The North American bulk power system is comprised of four interconnected regions: the Western Interconnect, the Eastern Interconnect, Texas, and Quebec. Arguably, the largest and most diverse of those areas is the Western Interconnect, which spans from northern Alberta and British Columbia in Canada to the Baja California peninsula in Mexico and includes all or part of 14 U.S. states in between. The varied geography and geology of the region creates a wide range of possible energy sources. The Pacific Northwest is dominated by mountains and rivers and therefore has many large storage hydroelectric facilities. The interior portion of the Western Interconnect that runs from Alberta southward has substantial coal and natural gas deposits and these areas tend to have a higher proportion of fossil fuel capacity and generation. Several U.S. states within the region have nuclear generating capacity; however, the use of this technology is prohibited in British Columbia and the province of Alberta currently has no plans to introduce nuclear electricity production into its generation mix.
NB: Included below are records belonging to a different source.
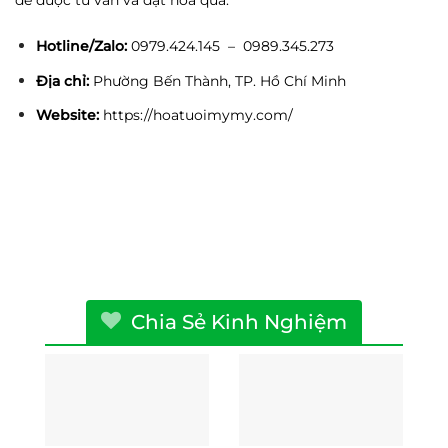
để được tư vấn và đặt hoa qua:
Hotline/Zalo:
0979.424.145 – 0989.345.273
Địa chỉ:
Phường Bến Thành, TP. Hồ Chí Minh
Website:
https://hoatuoimymy.com/
Chia Sẻ Kinh Nghiệm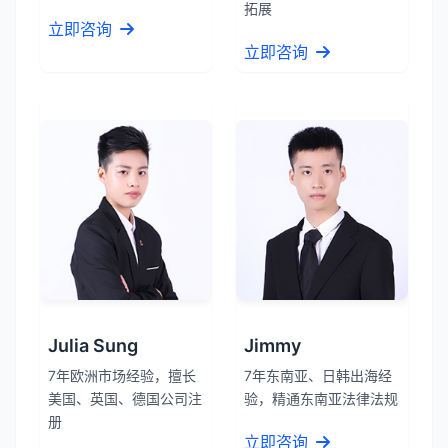
拓展
立即咨询
立即咨询
Julia Sung
Jimmy
7年欧洲市场经验，擅长
7年东南亚、日韩出海经
美国、英国、德国公司注
验，精通东南亚法律法规
册
立即咨询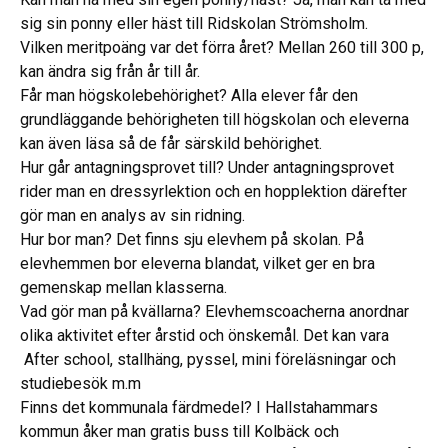
sig sin ponny eller häst till Ridskolan Strömsholm.
Vilken meritpoäng var det förra året? Mellan 260 till 300 p,
kan ändra sig från år till år.
Får man högskolebehörighet? Alla elever får den
grundläggande behörigheten till högskolan och eleverna
kan även läsa så de får särskild behörighet.
Hur går antagningsprovet till? Under antagningsprovet
rider man en dressyrlektion och en hopplektion därefter
gör man en analys av sin ridning.
Hur bor man? Det finns sju elevhem på skolan. På
elevhemmen bor eleverna blandat, vilket ger en bra
gemenskap mellan klasserna.
Vad gör man på kvällarna? Elevhemscoacherna anordnar
olika aktivitet efter årstid och önskemål. Det kan vara
After school, stallhäng, pyssel, mini föreläsningar och
studiebesök m.m
Finns det kommunala färdmedel? I Hallstahammars
kommun åker man gratis buss till Kolbäck och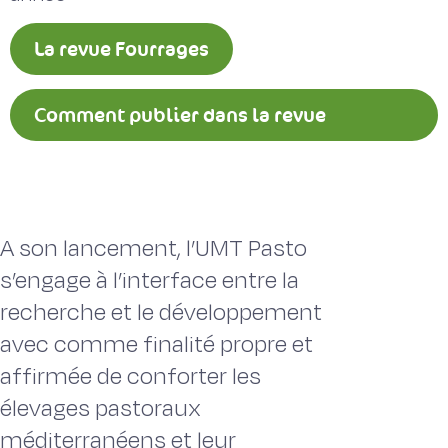
La revue Fourrages
Comment publier dans la revue
Fourrages ?
A son lancement, l’UMT Pasto
s’engage à l’interface entre la
recherche et le développement
avec comme finalité propre et
affirmée de conforter les
élevages pastoraux
méditerranéens et leur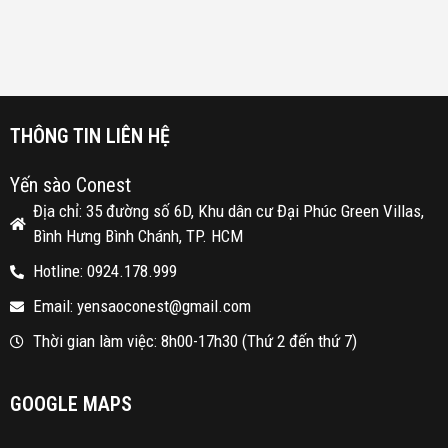
THÔNG TIN LIÊN HỆ
Yến sào Conest
Địa chỉ: 35 đường số 6D, Khu dân cư Đại Phúc Green Villas,
Bình Hưng Bình Chánh, TP. HCM
Hotline: 0924.178.999
Email: yensaoconest@gmail.com
Thời gian làm việc: 8h00-17h30 (Thứ 2 đến thứ 7)
GOOGLE MAPS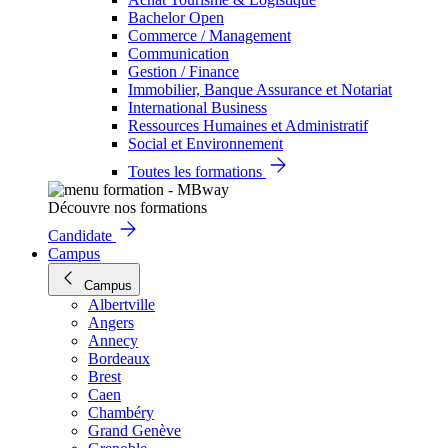
Bachelor Open
Commerce / Management
Communication
Gestion / Finance
Immobilier, Banque Assurance et Notariat
International Business
Ressources Humaines et Administratif
Social et Environnement
Toutes les formations
Découvre nos formations
Candidate
Campus
Campus
Albertville
Angers
Annecy
Bordeaux
Brest
Caen
Chambéry
Grand Genève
Low-carbon energy sources, particularly the variable energy resources (VER) of wind, solar, and run-of-river technologies, are increasingly the focus of WECC policymakers, fostered by the underlying conviction that adding zero-carbon resources will reduce emissions in the electricity sector. In the work that follows, we roughly estimate the quantity of carbon abatement expected from state and provincial policies that are designed at increasing low-carbon capacity and generation. We do not consider the carbon production impacts of connecting VERs to the grid or of firming their output once they enter service, both of which would have the effect of raising the cost of CO2 abatement with the addition of VERs. In addition, we provide a lower bound on the cost of reducing emissions in a system with significant low-carbon assets.
Sopinka, A., and Pitt, L. (2014). The Columbia River Treaty: Fifty Years After the Handshake. The Electricity Journal, 27(4), 84-94.
The Columbia River Treaty requires coordinated water flows between Canada and the U.S. to improve power generation and provide flood control. In September 2014 either country can announce their desire to terminate participation in the Treaty. Already there appears to be a significant chasm between the entities with respect to how they will allocate the costs and benefits associated with future coordinated operations. The Columbia River is the fifteenth-longest river in North America, winding its nearly 2,000 km length through both Canada and the U.S. Approximately 15 percent of the river’s 669,300 km2 basin is located in Canada, although due to the elevation and geography, the Canadian portion of the river contributes approximately 35 percent of the annual average flow and up to 50 percent of total annual peak flows. In all, the Columbia River discharges 244 billion cubic meters or 198 million acre feet (Maf) annually, which makes it the third-largest in North America in terms of river mouth flow rate, after the Mississippi and St. Lawrence rivers (Dai and Kevin, 2002). However, its unregulated flow rates are highly variable; flow at the Canadian border can range from 14 to 555 thousand cubic feet per second (kcfs). U.S. measurements are taken at The Dalles, Ore., and can vary from 36 to 1,240 kcfs (BPA, 2011). A map of the Columbia Basin is shown in Figure 1.